- WRITTEN TASK 1
Retype the passage of the article on coal's decline between "An August-time snapshot" and "a terminal decline.", inclusive.
- WRITTEN TASK 2
Answer these questions from the article on coal's decline:
(a) Which company was the worst-performing FTSE 100 stock at about 2pm on Black Monday?
(b) What position does James Leaton hold at Carbon Tracker?
(c) What are US coal mining stocks filing for?
- WRITTEN TASK 3
Continue the article on coal's decline, starting right after its last sentence.

- SOURCE EXTRACT
*** Block opens ***

An August-time snapshot of the FTSE 100 showed that the three worst performing stocks of the moment – at about 2pm – were Glencore (-8.55 percent), Anglo American (-7.81 percent) and BHP Billiton (-7.25 percent). The day was Black Monday, and the conclusion: coal’s status as a hot stock was no more. Faced with rising energy efficiency measures, spiralling construction costs and mounting hostility, has the reign of ‘king coal’ come to an end?
The most plentiful and readily available of the fossil fuel family, the first coming of coal laid the foundations for railways, shipping and much of that which characterised the Industrial Revolution and, later, globalisation. By most accounts, the lifeblood on which economic superpowers were built, and soon after on which emerging markets fuelled their expansion; the black stuff is suffering, and could soon face the prospect of a terminal decline.
“The coal industry is desperately looking for positives, but most appear to come from their own PR campaigns claiming that coal is the solution to energy poverty or that coal is amazing,” according to James Leaton, Head of Research at Carbon Tracker. “Coal has had over a century to solve energy access issues, but basic geography works against it now – rural off-grid areas in India and Africa are home to most of those without energy access. The cost of a new grid, coal transport infrastructure and new coal plants is not competitive with more appropriate renewable minigrid/off-grid solutions. US coal mining stocks have already lost the majority of their value and are filing for bankruptcy protection – so they have already taken a big hit.”

*** Block closes ***

(Source records)
*** Block opens ***

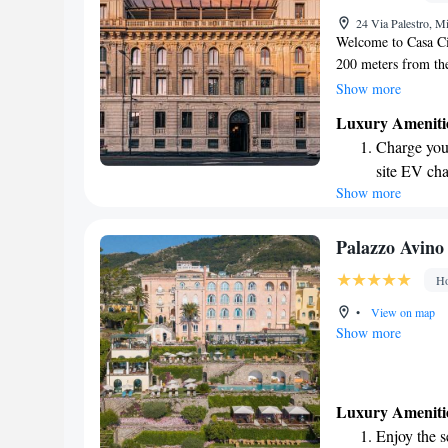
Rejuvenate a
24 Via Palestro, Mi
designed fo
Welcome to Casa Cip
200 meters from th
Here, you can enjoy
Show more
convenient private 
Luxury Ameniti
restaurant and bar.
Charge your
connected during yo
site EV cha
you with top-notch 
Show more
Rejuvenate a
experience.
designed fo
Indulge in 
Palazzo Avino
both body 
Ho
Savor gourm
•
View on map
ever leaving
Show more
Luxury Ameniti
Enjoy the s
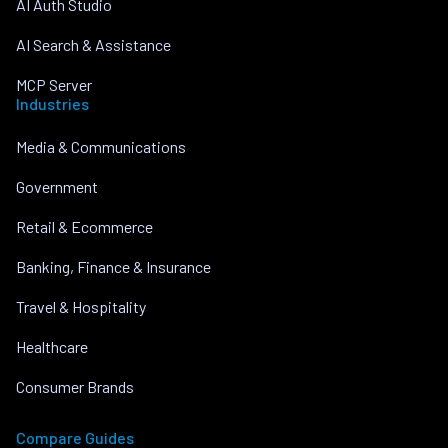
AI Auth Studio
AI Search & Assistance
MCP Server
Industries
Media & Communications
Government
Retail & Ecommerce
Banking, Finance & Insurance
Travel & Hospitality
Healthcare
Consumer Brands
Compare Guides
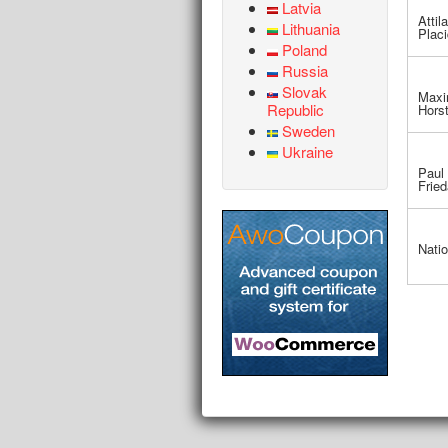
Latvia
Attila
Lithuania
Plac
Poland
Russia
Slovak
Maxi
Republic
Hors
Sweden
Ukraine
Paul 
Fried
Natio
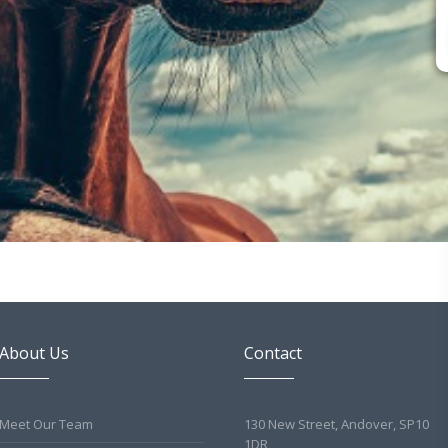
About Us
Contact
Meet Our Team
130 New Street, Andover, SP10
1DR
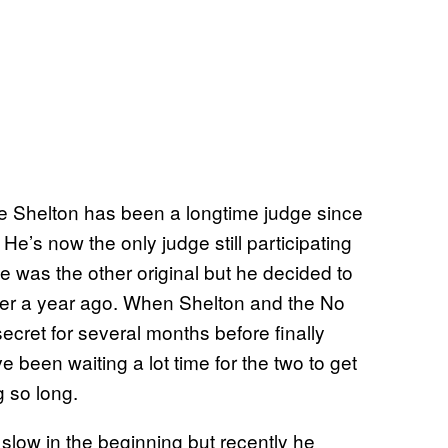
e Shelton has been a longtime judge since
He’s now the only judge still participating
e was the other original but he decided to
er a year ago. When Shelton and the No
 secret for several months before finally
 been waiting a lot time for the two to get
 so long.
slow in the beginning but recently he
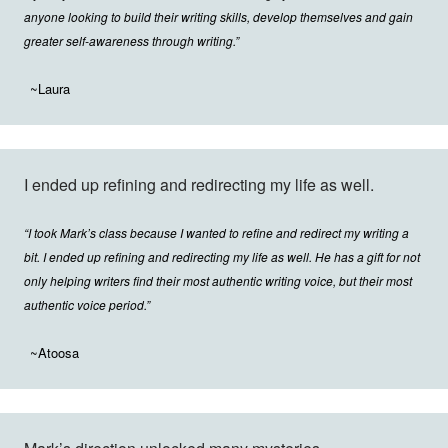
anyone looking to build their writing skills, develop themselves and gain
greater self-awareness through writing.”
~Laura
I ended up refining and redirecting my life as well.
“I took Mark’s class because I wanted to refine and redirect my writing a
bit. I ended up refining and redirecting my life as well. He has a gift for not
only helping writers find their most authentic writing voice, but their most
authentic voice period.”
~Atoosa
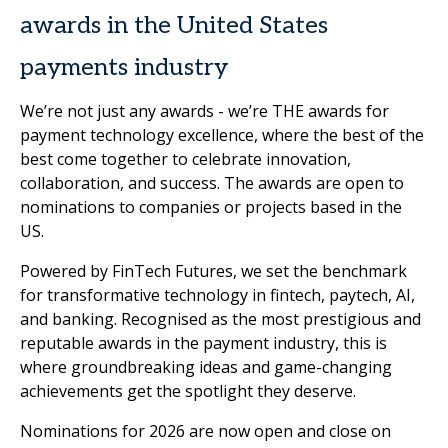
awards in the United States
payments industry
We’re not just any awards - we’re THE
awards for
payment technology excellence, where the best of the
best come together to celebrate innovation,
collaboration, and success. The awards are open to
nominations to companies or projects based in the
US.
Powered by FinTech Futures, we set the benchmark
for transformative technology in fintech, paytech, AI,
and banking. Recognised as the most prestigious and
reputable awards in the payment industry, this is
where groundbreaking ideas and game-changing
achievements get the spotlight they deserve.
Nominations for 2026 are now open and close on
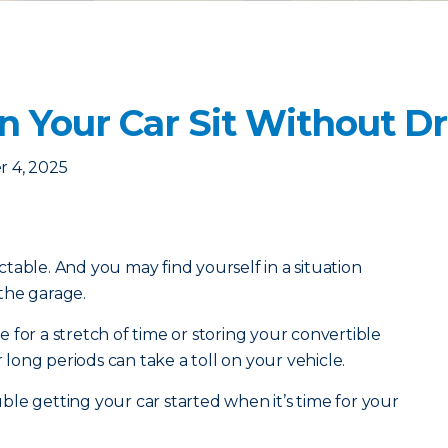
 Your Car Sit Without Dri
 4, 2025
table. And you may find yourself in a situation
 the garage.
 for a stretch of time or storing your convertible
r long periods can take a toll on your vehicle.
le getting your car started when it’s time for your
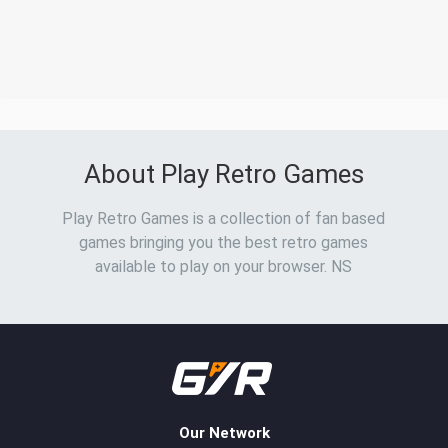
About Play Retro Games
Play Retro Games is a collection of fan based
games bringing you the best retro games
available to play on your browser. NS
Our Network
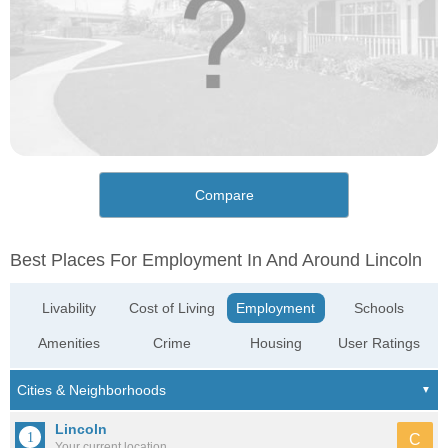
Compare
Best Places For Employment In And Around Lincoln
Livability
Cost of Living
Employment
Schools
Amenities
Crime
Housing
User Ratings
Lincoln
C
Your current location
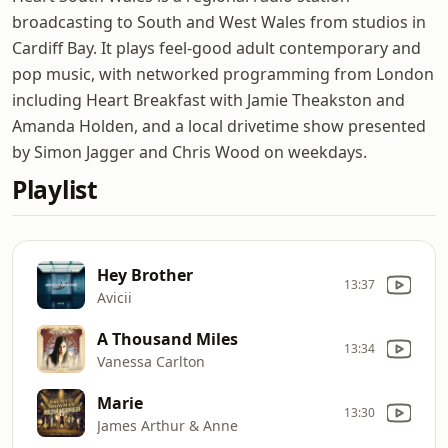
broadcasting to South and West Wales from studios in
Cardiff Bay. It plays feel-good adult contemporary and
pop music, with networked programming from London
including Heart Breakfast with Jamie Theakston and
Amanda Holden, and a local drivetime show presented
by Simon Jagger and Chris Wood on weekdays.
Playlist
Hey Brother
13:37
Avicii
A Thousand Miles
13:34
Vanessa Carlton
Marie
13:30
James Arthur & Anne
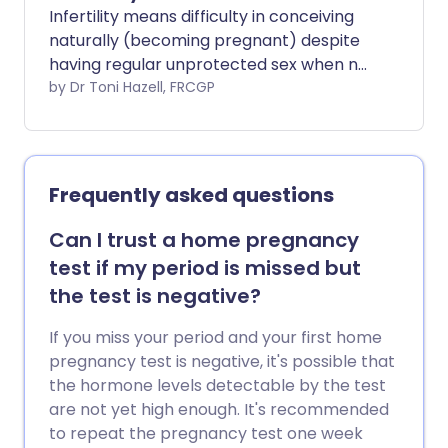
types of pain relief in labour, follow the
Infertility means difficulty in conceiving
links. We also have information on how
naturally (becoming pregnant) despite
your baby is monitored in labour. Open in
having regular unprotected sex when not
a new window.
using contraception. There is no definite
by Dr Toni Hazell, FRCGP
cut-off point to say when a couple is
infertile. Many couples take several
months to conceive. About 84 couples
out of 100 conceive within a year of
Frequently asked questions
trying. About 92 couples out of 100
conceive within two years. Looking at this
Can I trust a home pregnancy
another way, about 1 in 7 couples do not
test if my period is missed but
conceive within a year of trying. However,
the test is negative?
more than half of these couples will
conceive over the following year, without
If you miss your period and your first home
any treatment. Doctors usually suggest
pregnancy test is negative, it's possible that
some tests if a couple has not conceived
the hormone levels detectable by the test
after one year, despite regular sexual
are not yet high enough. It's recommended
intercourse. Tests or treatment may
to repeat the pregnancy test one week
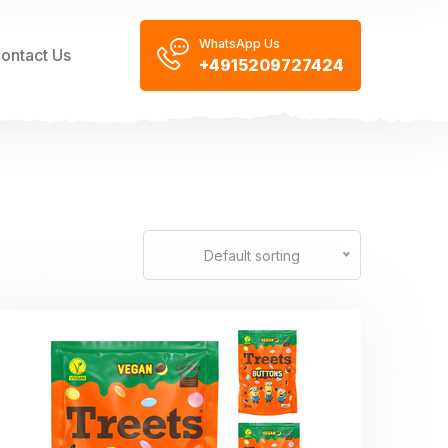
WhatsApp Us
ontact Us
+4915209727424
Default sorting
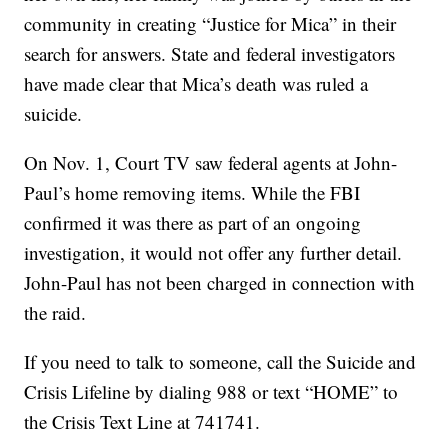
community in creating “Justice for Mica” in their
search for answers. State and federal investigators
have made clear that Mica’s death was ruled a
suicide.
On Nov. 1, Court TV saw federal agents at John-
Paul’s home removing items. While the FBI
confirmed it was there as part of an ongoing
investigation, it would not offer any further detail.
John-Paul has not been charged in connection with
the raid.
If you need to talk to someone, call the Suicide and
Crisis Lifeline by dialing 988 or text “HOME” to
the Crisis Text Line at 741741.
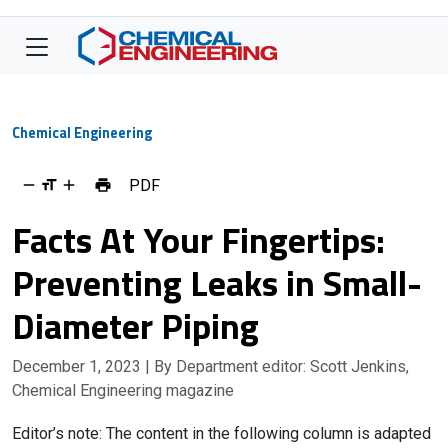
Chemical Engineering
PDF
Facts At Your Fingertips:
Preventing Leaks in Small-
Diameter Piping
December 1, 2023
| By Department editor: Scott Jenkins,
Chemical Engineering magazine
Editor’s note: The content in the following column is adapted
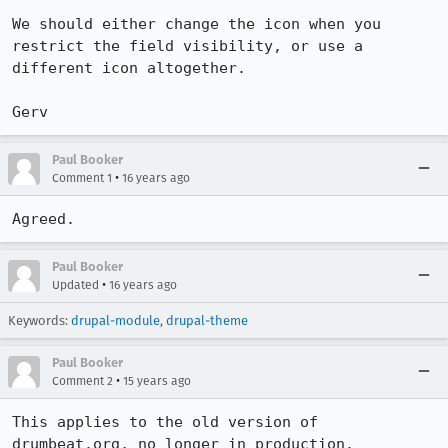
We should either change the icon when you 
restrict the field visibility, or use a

*** Block closes ***

- ANSWER SECTION 1
An August-time snapshot of the FTSE 100 showed that the three worst performing stocks of the moment – at about 2pm – were Glencore (-8.55 percent), Anglo American (-7.81 percent) and BHP Billiton (-7.25 percent). The day was Black Monday, and the conclusion: coal’s status as a hot stock was no more. Faced with rising energy efficiency measures, spiralling construction costs and mounting hostility, has the reign of ‘king coal’ come to an end?
The most plentiful and readily available of the fossil fuel family, the first coming of coal laid the foundations for railways, shipping and much of that which characterised the Industrial Revolution and, later, globalisation. By most accounts, the lifeblood on which economic superpowers were built, and soon after on which emerging markets fuelled their expansion; the black stuff is suffering, and could soon face the prospect of a terminal decline.

- ANSWER SECTION 2
(a) Glencore
(b) Head of Research
(c) Bankruptcy protection

- ANSWER SECTION 3
Dealt a killer blow in the form of government regulation, West Virginia’s barebones coal economy is barely drawing breath
Looking at the past five years, 26 coal companies have fallen prey to bankruptcy, and US coal equities for the period are down over 76 percent, according to Carbon Tracker. International Energy Agency (IEA) predictions show that demand for coal will grow at a 0.5 percent yearly average until 2040, considerably less than the 2.5 percent average for the past three decades, and buyers will shed their dependency on coal in favour of cheaper, cleaner alternatives.
Looking at the situation in America, West Virginia more than any other state paints a frightening picture of coal’s diminished place in modern industrialised society. The ‘Heart of the Billion Dollar Coal Field’ is but a shadow of its former self (see Fig 1 and 2). One recent report, authored by West Virginia University (WVU) and entitled Coal Production in West Virginia 2015-2035, reveals that coal mine output has fallen in each successive year since 2008. Once-thriving mining communities are awash with unemployment, and the facilities themselves are monuments to better days. Decimated by a lethal concoction of slumping exports, reduced domestic use, changed compliance standards and challenging geologic conditions, the frontier state turned industrial boomtown is teetering on a knife edge.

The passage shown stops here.